Dataset records
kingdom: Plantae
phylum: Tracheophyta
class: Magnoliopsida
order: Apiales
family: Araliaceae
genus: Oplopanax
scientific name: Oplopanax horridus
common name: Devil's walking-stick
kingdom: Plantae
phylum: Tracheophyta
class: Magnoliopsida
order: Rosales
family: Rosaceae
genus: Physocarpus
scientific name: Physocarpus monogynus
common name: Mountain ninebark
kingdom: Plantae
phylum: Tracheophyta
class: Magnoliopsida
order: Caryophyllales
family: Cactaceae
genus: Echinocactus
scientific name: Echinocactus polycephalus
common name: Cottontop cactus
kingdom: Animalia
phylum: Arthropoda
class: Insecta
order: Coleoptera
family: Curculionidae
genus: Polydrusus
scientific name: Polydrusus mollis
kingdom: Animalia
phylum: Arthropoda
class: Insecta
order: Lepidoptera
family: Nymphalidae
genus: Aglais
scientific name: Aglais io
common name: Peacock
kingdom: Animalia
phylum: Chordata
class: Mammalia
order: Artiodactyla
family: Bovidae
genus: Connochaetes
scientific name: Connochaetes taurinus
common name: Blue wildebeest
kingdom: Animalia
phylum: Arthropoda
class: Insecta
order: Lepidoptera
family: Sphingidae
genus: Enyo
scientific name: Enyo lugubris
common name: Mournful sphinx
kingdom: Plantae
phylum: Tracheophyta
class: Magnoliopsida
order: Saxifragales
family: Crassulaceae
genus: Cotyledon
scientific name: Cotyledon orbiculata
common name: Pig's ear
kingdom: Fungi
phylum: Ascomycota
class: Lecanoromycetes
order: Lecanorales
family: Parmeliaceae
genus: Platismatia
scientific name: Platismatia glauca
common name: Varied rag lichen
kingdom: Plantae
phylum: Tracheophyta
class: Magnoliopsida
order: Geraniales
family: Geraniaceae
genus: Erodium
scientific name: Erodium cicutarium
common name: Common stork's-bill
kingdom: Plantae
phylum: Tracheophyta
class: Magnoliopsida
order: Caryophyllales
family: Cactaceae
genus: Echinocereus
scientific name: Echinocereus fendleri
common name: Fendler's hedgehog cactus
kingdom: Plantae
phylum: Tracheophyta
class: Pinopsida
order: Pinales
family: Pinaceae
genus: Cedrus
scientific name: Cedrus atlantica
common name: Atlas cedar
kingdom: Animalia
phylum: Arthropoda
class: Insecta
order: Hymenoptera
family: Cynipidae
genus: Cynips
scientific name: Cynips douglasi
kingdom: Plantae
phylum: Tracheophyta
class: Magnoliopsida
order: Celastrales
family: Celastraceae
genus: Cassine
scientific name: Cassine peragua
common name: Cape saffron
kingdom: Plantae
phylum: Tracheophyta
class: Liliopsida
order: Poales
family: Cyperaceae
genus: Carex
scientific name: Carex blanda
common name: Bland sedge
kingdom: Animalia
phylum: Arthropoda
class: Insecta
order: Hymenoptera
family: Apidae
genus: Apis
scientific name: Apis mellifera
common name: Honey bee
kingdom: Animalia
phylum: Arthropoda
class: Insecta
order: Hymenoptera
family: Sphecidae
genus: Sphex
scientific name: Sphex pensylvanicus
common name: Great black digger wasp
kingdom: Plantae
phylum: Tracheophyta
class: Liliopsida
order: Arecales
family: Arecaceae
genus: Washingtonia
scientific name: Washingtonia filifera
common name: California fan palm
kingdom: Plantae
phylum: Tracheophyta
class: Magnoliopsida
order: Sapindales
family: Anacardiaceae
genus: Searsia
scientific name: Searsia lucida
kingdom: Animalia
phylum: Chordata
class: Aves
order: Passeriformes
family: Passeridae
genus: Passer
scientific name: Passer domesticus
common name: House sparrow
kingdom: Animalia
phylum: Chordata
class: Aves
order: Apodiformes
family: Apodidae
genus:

▸ **PROMPT**: Copy the part of the data above that starts with the line containing "genus: Physocarpus" and ends with the line containing "common name: Mournful sphinx", keeping both of those lines and reproducing every line precisely.

▸ **RESULT FOR THIS TASK**:
genus: Physocarpus
scientific name: Physocarpus monogynus
common name: Mountain ninebark
kingdom: Plantae
phylum: Tracheophyta
class: Magnoliopsida
order: Caryophyllales
family: Cactaceae
genus: Echinocactus
scientific name: Echinocactus polycephalus
common name: Cottontop cactus
kingdom: Animalia
phylum: Arthropoda
class: Insecta
order: Coleoptera
family: Curculionidae
genus: Polydrusus
scientific name: Polydrusus mollis
kingdom: Animalia
phylum: Arthropoda
class: Insecta
order: Lepidoptera
family: Nymphalidae
genus: Aglais
scientific name: Aglais io
common name: Peacock
kingdom: Animalia
phylum: Chordata
class: Mammalia
order: Artiodactyla
family: Bovidae
genus: Connochaetes
scientific name: Connochaetes taurinus
common name: Blue wildebeest
kingdom: Animalia
phylum: Arthropoda
class: Insecta
order: Lepidoptera
family: Sphingidae
genus: Enyo
scientific name: Enyo lugubris
common name: Mournful sphinx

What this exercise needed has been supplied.